Transitioning Retina Surgery to Office-Based Settings: A Practice Perspective
Overview
A retina practice successfully transitioned urgent and elective retina surgeries from hospital and ASC operating rooms to an office-based surgical suite, improving patient access and workflow. Since May 2022, hundreds of procedures have been safely performed in-office, demonstrating that many vitreoretinal surgeries can be effectively managed outside traditional surgical centers.
Background
Retina surgeries traditionally require hospital or ambulatory surgery center (ASC) operating rooms, often leading to scheduling delays, especially for urgent cases like retinal detachments. Advances in small-gauge instrumentation, vitrectomy cutters, and visualization systems have made retina procedures less invasive and more efficient, enabling a shift toward outpatient and office-based surgery (OBS). Cataract surgery has paved the way for office-based procedures, and retina surgery is now following this trajectory. The practice explored OBS to address emergent care gaps and improve surgical access and patient experience.
Data Highlights
Since launching the office-based surgical suite in May 2022, the practice has completed hundreds of retina procedures, including pars plana vitrectomies for retinal detachment, dropped lens removals, secondary intraocular lens placements, epiretinal membrane and macular hole repairs, silicone oil removals, intraocular implant procedures, and selected scleral buckle surgeries. Pain scores comparing OBS patients (without IV sedation) to those in ASCs (with IV sedation) were comparable, supporting the safety and efficacy of the office anesthesia protocol.
Key Findings
- Office-based surgery (OBS) improved patient access by eliminating scheduling bottlenecks and enabling same-day procedures.

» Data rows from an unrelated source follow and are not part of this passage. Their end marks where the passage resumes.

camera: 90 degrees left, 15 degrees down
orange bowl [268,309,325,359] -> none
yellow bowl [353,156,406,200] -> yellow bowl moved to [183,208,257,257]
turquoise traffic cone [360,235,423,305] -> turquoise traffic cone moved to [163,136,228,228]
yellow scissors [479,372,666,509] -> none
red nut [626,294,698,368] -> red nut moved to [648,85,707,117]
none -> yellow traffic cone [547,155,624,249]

- Many vitreoretinal surgeries, including urgent retinal detachments, can be safely and efficiently performed in the office setting with proper patient selection.

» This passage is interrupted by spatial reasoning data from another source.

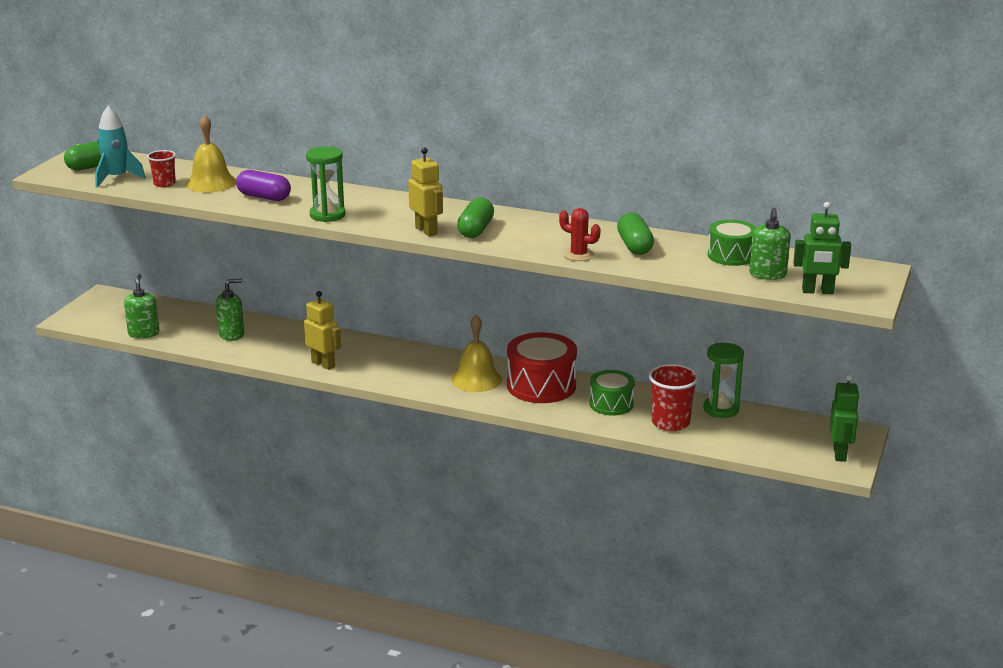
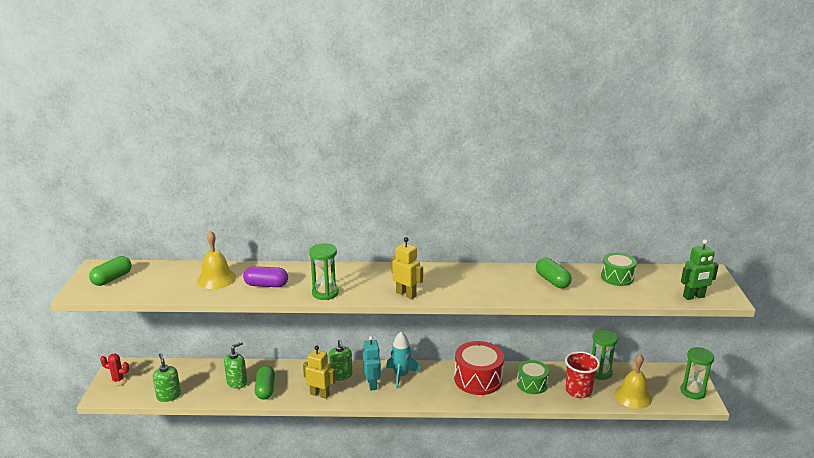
camera: 20 degrees left, 0 degrees up
turquoise rocket [95,106,146,187] -> turquoise rocket moved to [386,332,421,389]
red cup [147,150,176,187] -> none
yellow bell [451,315,502,392] -> yellow bell moved to [614,354,652,409]
green capsule [457,197,494,238] -> green capsule moved to [255,366,275,399]
red cactus [559,208,601,261] -> red cactus moved to [100,353,129,386]
green soap dispenser [749,208,790,280] -> green soap dispenser moved to [329,339,352,381]
green robot [830,374,860,462] -> green hourglass [680,347,714,399]
none -> turquoise robot [363,336,381,391]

- Careful patient selection excludes those with significant systemic conditions or requiring general anesthesia, focusing on medically stable patients comfortable with local or oral anesthesia.
- Anesthesia management relies on local subconjunctival and sub-Tenon’s anesthesia with oral anxiolytics as needed, avoiding IV sedation and retrobulbar injections.
- OBS suites require dedicated sterile environments, appropriate accreditation, customized equipment, and trained staff, often leveraging existing personnel with additional training.
- Staff enthusiasm for new surgical roles has enhanced practice culture and recruitment.
Clinical Implications
Office-based retina surgery offers a practical solution to overcome OR access challenges, particularly for urgent cases where timely intervention is critical to preserving vision. Implementing OBS requires careful patient selection, adherence to accreditation standards, and staff training but can lead to improved workflow, patient satisfaction, and cost efficiencies. Clinicians should consider OBS as a viable option for appropriate vitreoretinal procedures to enhance care delivery.
Conclusion
Transitioning retina surgery into the office setting is feasible, safe, and beneficial for both patients and providers when supported by appropriate protocols, infrastructure, and team engagement. This approach represents a significant advancement in delivering timely, patient-centered retinal care.
References
- Bringing Retina Surgery Into the Office, Retina Today, 2023
This content is an AI-generated, fully rewritten summary based on a published scholarly article. It does not reproduce the original text and is not a substitute for the original publication. Readers are encouraged to consult the source for full context, data, and methodology.